> [Task to complete]:
Once every line in the data that follows has been checked for the word "wire", give only the number of lines that hold it.

Records supplied below:

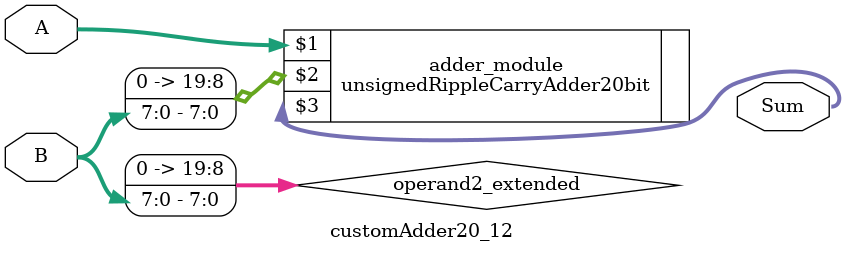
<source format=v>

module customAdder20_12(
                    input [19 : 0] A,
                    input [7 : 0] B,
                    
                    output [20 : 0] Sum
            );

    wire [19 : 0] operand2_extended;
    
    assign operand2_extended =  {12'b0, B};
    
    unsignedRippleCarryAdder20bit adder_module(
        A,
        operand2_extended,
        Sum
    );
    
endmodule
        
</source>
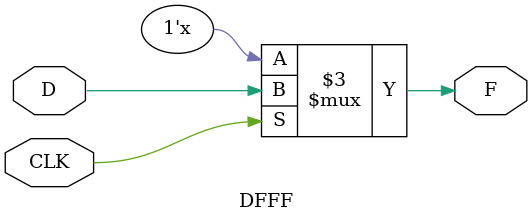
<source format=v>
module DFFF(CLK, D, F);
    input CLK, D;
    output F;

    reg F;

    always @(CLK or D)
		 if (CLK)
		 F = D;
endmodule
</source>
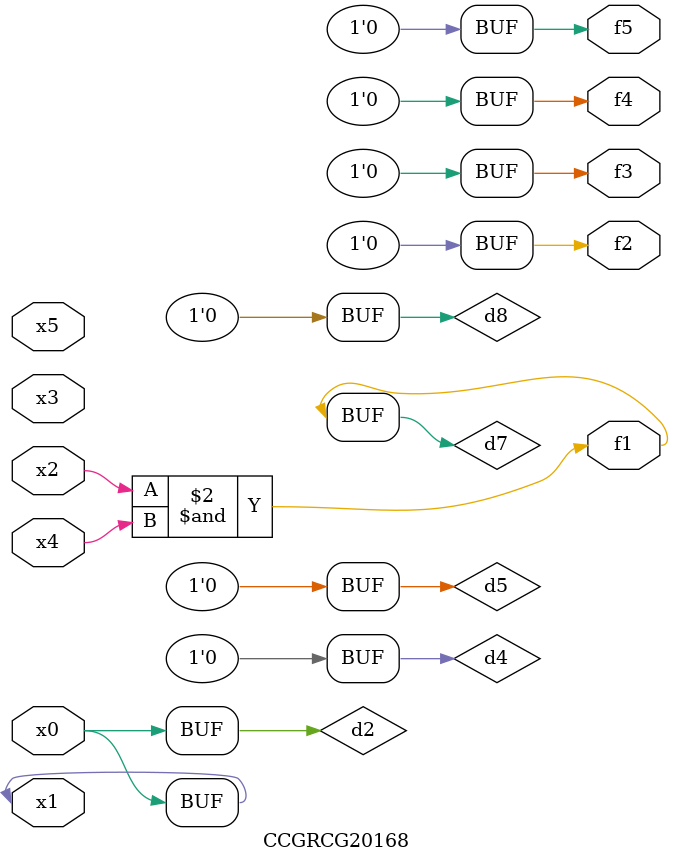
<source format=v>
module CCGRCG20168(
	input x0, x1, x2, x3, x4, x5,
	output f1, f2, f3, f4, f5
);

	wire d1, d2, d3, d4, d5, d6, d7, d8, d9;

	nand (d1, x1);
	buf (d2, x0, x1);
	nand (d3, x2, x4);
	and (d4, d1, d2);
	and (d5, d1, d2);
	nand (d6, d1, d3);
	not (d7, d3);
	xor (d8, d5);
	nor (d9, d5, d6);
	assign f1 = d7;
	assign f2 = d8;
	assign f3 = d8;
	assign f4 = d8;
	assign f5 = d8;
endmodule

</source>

End of Records supplied.
Records supplied below:

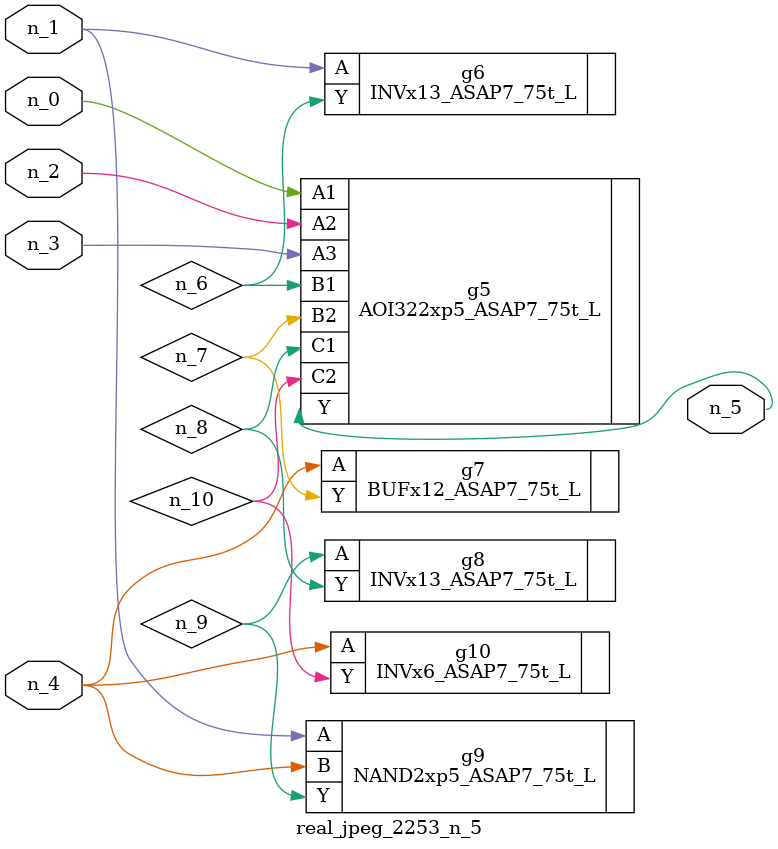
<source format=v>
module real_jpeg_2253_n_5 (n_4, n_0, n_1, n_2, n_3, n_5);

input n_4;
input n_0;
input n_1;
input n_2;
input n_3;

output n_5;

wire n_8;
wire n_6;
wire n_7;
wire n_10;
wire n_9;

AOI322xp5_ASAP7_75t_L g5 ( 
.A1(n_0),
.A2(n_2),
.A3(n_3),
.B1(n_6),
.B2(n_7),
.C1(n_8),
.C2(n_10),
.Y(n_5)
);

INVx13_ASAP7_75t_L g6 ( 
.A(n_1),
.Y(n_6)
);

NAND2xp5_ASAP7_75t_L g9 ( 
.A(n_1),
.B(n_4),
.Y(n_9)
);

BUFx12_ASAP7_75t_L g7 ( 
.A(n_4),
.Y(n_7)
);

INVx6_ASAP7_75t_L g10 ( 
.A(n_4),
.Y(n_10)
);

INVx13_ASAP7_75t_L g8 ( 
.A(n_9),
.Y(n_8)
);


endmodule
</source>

End of Records supplied.
Records supplied below:

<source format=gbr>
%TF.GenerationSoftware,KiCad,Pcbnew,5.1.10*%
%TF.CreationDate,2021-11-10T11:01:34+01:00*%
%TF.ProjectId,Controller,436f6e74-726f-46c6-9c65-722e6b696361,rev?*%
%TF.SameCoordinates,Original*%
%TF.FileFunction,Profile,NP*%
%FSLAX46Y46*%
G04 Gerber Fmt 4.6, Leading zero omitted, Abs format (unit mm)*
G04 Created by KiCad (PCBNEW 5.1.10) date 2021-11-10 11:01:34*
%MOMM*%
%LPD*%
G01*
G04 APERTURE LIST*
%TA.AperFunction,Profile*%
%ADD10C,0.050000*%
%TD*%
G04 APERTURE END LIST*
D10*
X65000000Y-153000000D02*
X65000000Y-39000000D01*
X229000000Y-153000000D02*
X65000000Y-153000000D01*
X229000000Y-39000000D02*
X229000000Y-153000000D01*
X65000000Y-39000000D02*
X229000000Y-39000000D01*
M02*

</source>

End of Records supplied.

> [Answer section]:
7